The EU Tobacco Products Directive (TPD): What Vape Retailers and Shop Owners Need To Know
A few retailers have asked me how EU e-cig regulations will affect them.
If you’ve not heard of TPD II before, it’s refers to the Tobacco Products Directive (article 20 being the section that affects e-cigarettes). Although designed for cigarettes, e-cigarettes were included in the badly written and designed article 20.
Numerous rumours are swirling around – many of them hopelessly wrong. One week I was told menthol e-liquid is going to be banned. (It’s not, although we’ll need to watch that doesn’t happen in TPD III!)
Last week one of our resellers sent us through a comprehensive list of questions, which both spurred me into action and steered the format of this post!
We’ll keep this post updated, so feel free to send questions through (contact details here!) or leave a comment under this post.
1. Are e-cigs now medicalised?
No. Thanks to the efforts of dedicated vaping activists, the EU’s attempt to medicalise e-cigs was defeated.
While companies have the option to go for a medical license, this is not mandatory. In any case, the costs are beyond the resources of small to medium sized companies, and daunting even for larger companies, with only BAT achieving a medical e-cig so far.
2. As an e-cig retailer, will my shop need any form of Special Licence or Insurance under the TPD?
No license is or will be required to sell e-cigs, vape pens or e-liquid. However, we always recommend you have insurance, and buy from suppliers which have product liability insurance.

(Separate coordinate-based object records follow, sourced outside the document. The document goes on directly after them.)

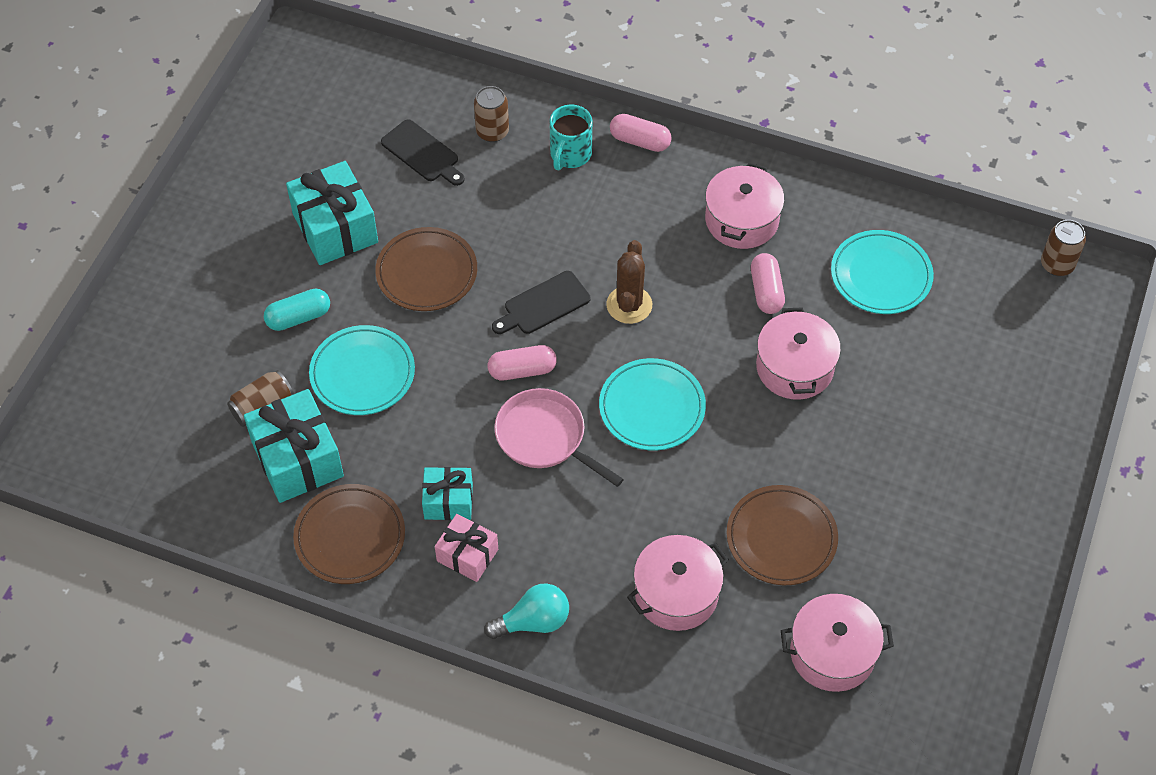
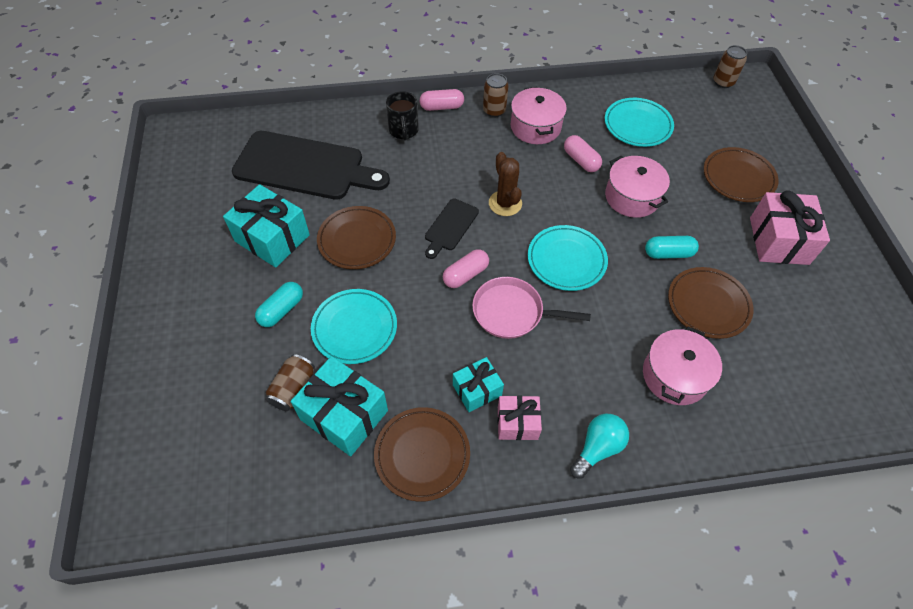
camera: 30 degrees left, 0 degrees up
black cutting board [381,119,465,186] -> black cutting board [232,131,390,200], size x2.12
brown can [474,86,509,142] -> brown can moved to [483,73,509,117]
turquoise mug [550,105,592,170] -> black mug [386,91,419,141]
pink pot [781,594,894,692] -> none
none -> turquoise capsule [645,236,699,259]
none -> brown plate [704,147,779,202]
none -> pink gift [750,190,830,265]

3. Besides product knowledge, would I or my staff need any extra training to sell e-cigs?
You do not need any additional product knowledge or training. However, you should already have a knowledge of General Products Safety Regulations (2005). Do be careful to follow age restriction guidelines. Failure to do so could lead to a ban on selling nicotine. We’d also advise a good knowledge of battery safety info.

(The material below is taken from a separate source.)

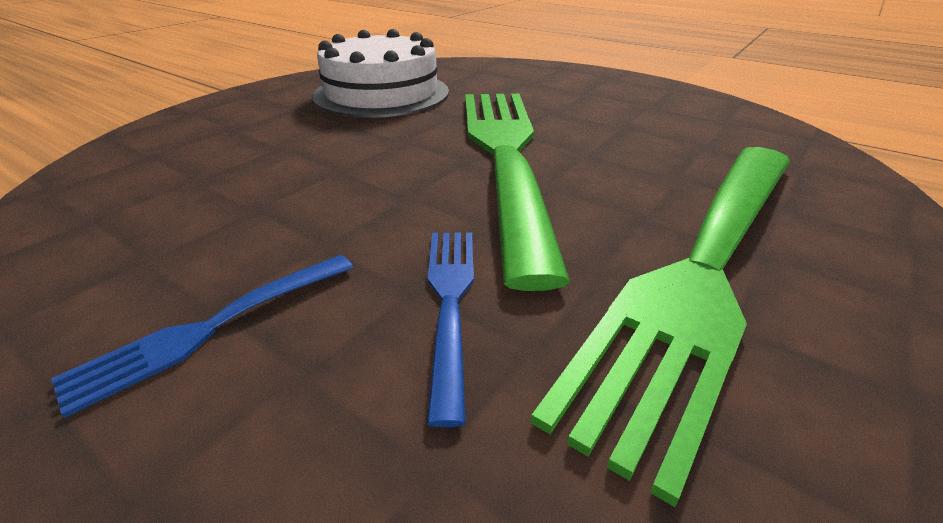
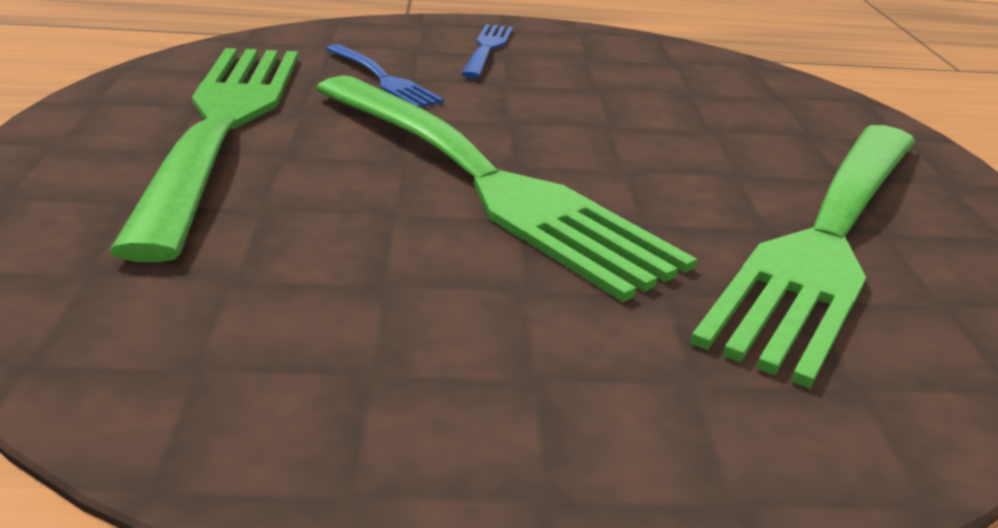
camera: 140 degrees right, 5 degrees down
white cake [312,29,449,118] -> green fork [690,125,916,389]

4. What is going to happen with imported liquids – can we still sell them?
It was our original understanding that E-Liquid now has to be made with EU or USA pharma grade nicotine. We haven’t seen any mention of that in UK government legislation, and are seeking clarification.

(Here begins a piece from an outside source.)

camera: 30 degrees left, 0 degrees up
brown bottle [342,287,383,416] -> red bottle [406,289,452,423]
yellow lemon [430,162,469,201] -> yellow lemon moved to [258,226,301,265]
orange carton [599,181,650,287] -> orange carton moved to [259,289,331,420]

E-liquids will need to undergo testing, including emissions testing, with a submission being made 6 months before sale is allowed. This is likely to lead to a massive slow down in the rate of innovation.
As of March 2017 we are seeing a number of compliant e-liquids coming through from the USA. The TPD does mean there is likely to be continued consolidation in the e-liquid market, with larger, more established e-liquids becoming more dominant.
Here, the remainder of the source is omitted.